If one continues to maintain his faith justification, God provides all the help necessary in order
to grow in the knowledge and appreciation of righteousness, and to become cleansed from the
filthiness of the flesh and spirit by the Word of God (2 Corinthians 7: 1).
During the period of Christ’s Millennial reign of righteousness on earth, Satan will be fully
bound so that he can deceive the nations no more (Revelation 20: 1-3), and God will pour out
His spirit for all flesh (Joel 2: 28). The Seed of Abraham, Christ and His Church, will bless all
the families of the earth with the knowledge of the Truth and with an opportunity for restitution
to the image of God as represented in father Adam. They will also have the advantage of the
experiences of the fall and of the recovery from it.
During that Age there will be no tentative justification, for the people will not receive the
reckoned imputation of Christ’s ransom merit. Instead, they will receive the applied ransom
merit of Christ. The application of Christ’s ransom merit for them will grant them the
forgiveness of their sins, and thus will cancel their Adamic sentence. This will result in the non
elect being awakened from the death state and placed on trial for eternal life.
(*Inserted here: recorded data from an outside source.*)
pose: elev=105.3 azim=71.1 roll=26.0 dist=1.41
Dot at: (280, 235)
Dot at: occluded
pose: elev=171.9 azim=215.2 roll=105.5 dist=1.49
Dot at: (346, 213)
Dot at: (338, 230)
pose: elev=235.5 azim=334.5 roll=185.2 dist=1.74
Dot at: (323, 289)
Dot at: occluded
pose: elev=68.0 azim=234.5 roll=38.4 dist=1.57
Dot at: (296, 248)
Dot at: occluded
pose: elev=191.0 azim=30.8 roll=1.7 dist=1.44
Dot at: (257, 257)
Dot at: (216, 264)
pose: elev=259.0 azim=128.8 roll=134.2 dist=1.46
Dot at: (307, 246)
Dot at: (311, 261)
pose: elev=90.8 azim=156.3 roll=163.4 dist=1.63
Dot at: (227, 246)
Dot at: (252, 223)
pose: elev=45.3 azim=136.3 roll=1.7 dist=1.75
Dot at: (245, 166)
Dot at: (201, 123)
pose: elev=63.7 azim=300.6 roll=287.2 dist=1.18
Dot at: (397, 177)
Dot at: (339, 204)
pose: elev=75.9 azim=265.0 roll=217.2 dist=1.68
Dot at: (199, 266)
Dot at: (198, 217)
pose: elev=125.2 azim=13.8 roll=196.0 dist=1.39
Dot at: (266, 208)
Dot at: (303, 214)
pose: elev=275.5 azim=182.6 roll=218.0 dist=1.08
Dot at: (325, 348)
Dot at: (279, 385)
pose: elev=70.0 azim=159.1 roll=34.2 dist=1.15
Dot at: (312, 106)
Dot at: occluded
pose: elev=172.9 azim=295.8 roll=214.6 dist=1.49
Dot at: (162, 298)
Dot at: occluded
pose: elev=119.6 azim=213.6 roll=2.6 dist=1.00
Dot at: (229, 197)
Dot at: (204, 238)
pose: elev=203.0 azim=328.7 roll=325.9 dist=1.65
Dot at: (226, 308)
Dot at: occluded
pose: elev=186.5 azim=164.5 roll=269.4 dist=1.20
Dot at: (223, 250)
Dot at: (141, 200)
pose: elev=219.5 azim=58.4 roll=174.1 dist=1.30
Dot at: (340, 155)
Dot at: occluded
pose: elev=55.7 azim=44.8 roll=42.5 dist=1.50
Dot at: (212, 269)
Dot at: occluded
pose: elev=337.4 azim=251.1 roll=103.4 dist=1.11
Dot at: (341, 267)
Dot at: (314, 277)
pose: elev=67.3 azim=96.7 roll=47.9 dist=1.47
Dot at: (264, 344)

The Millennial justification will require the entire Millennium to complete. The people will not
attain human perfection instantaneously, but gradually, as they exercise faith and obedience. The
Millennial faith however will not be a sightless faith such as we must now exercise, for the
evidence then will be convincing to everyone; all will witness the effects of the curse being
gradually removed, and their opposite blessings prevailing everywhere. But they will have to
obey the Millennial teachings and arrangements completely in order to gain justification in its
fullness. Whereas faith is the justifying instrumentality in this Age, obedience, works, will be the
justifying instrumentality in the next Age. Jesus and the Church will heal the people of the curse
and bestow restitution upon them by giving them Jesus’ perfect human merit – perfect life,
perfect bodies, the right to life and its life-rights.
By the end of the Millennium, as faith and obedience is exercised in all its details, all the effects
of the curse will then have been destroyed, and all then living will be perfect physically,
mentally, artistically, morally and religiously – having regained everything that father Adam was
given at his creation, but lost because of his disobedience.